In 2022, 43% Democratic voters ages 50 and up had an unfavorable view of Israel. That percentage has risen sharply since Israel began its onslaught in Gaza, with 66% of those voters reporting an unfavorable view in a Pew Research Center poll this year.
Meanwhile, 71% of Democrats ages 49 and under opposed Israel in the same poll, and 62% of them had expressed opposition in 2022, denoting a less extreme shift in opinion.
"Democrats get their news from CNN more than other mainstream sources," said Haque, pointing to the network's recent investigation about Palestinian aid-seekers who were killed by Israeli forces. "If you're a 60-year-old with grandkids and you read or watch CNN's Gaza reporting, you don't need TikTok to know that what's happening is very, very wrong."
Dylan Williams, vice president of government affairs at the Center for International Policy, also suggested Clinton has an inaccurate view of who opposes Israel's ongoing attacks on Palestinians.
"I’m nearly 50. I don’t use TikTok. I listen to NPR 'Morning Edition' and read the Financial Times daily," said Williams. "I’m a lawyer who has worked on Israel-Palestine issues for the last 20 years. The evidence I’ve seen that Israel committed atrocities including genocide in Gaza is overwhelming."

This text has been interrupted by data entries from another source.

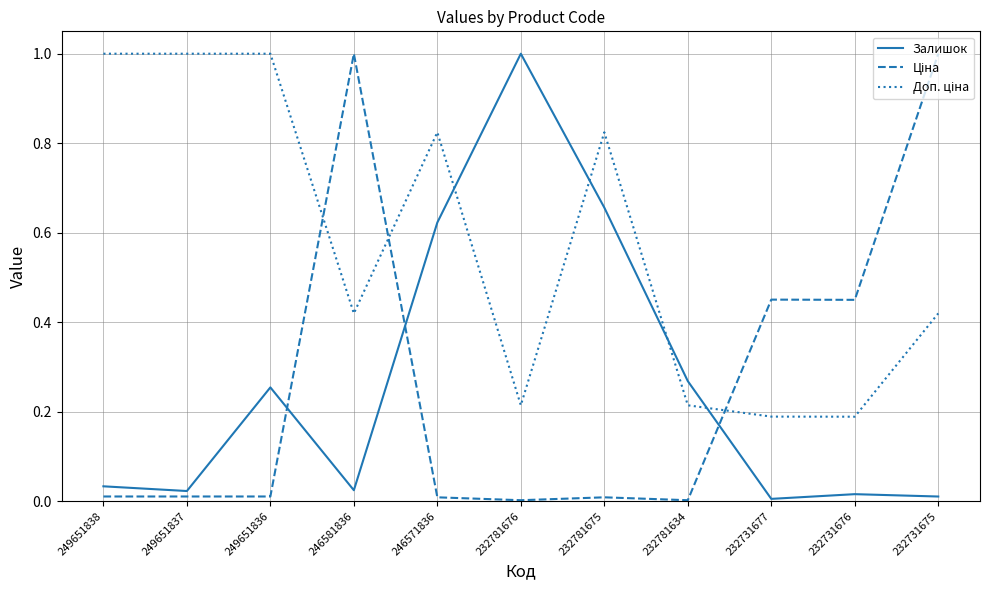

Which series changed the most between 249651838 and 232781676?

Залишок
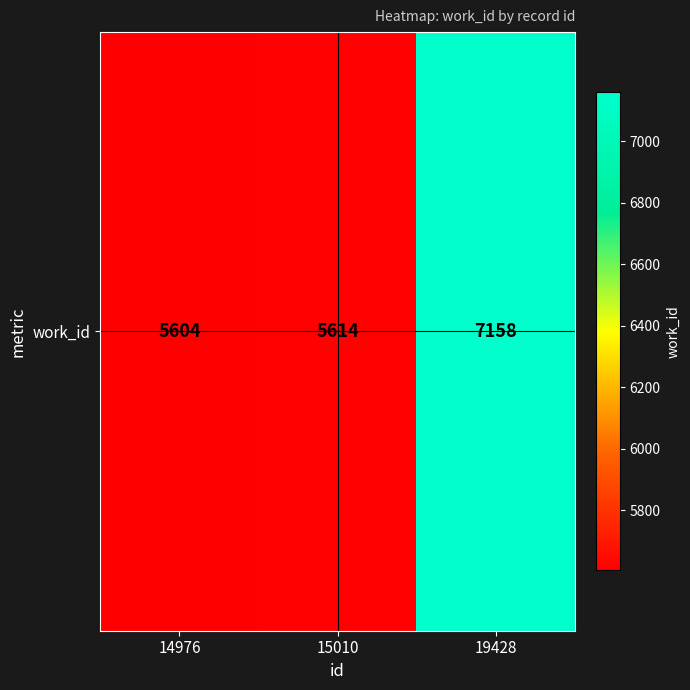

Rank the categories by value from lowest to highest.

14976, 15010, 19428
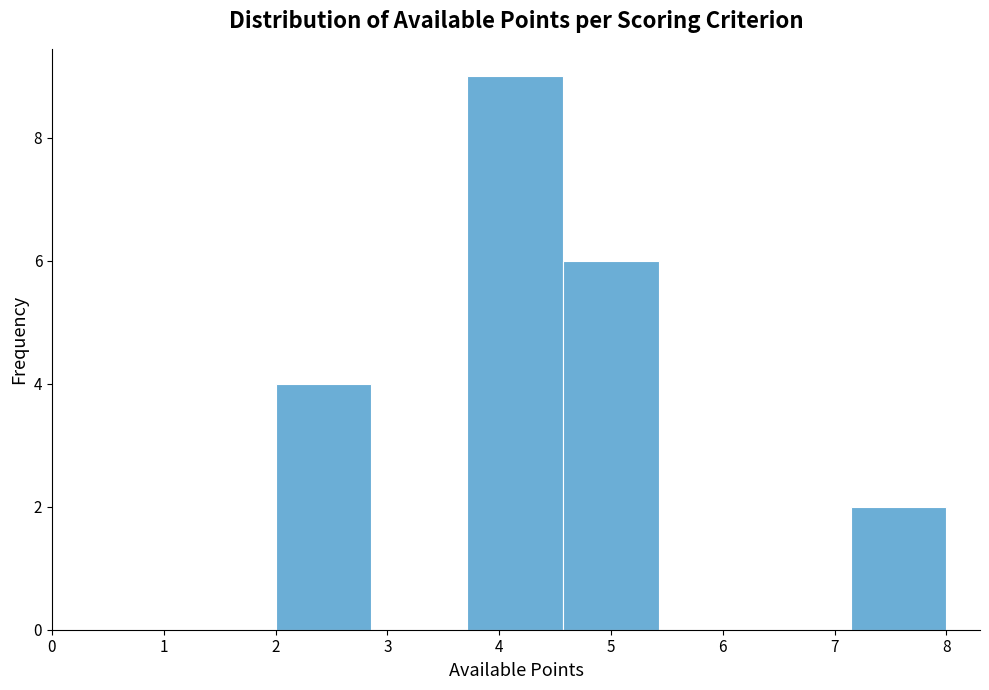

Which range on the x-axis has the tallest bar?

3.7 to 4.6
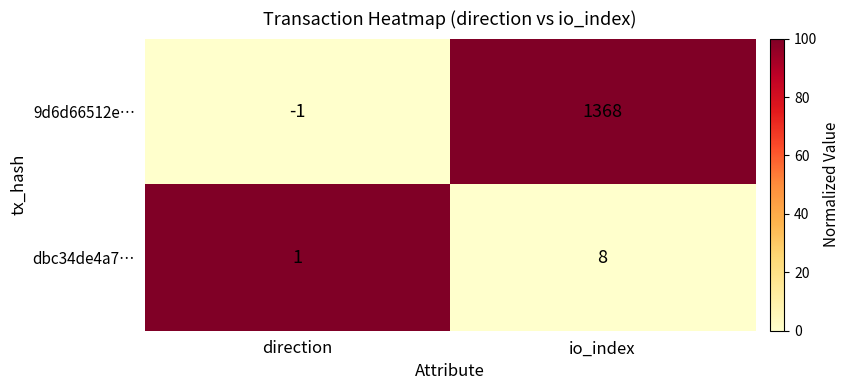

Reading left to right, transcribe all the data shown in this chart.

9d6d66512e…: -1	1368
dbc34de4a7…: 1	8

Author Jason Overstreet wondered how Clinton would explain the findings of human rights groups like Amnesty International and Israel-based B'Tselem, which pointed to testimonies by Israeli soldiers and the documented destruction of Gaza's food system when it concluded in a report in July that Israel is committing genocide in the exclave.
"I guess Hillary Clinton also thinks that Amnesty International called what’s happening in Gaza a genocide because they saw some videos on TikTok and just 'did not know history,'" said Overstreet. "Young people’s views on Israel are based on young people knowing that Israel has committed genocide."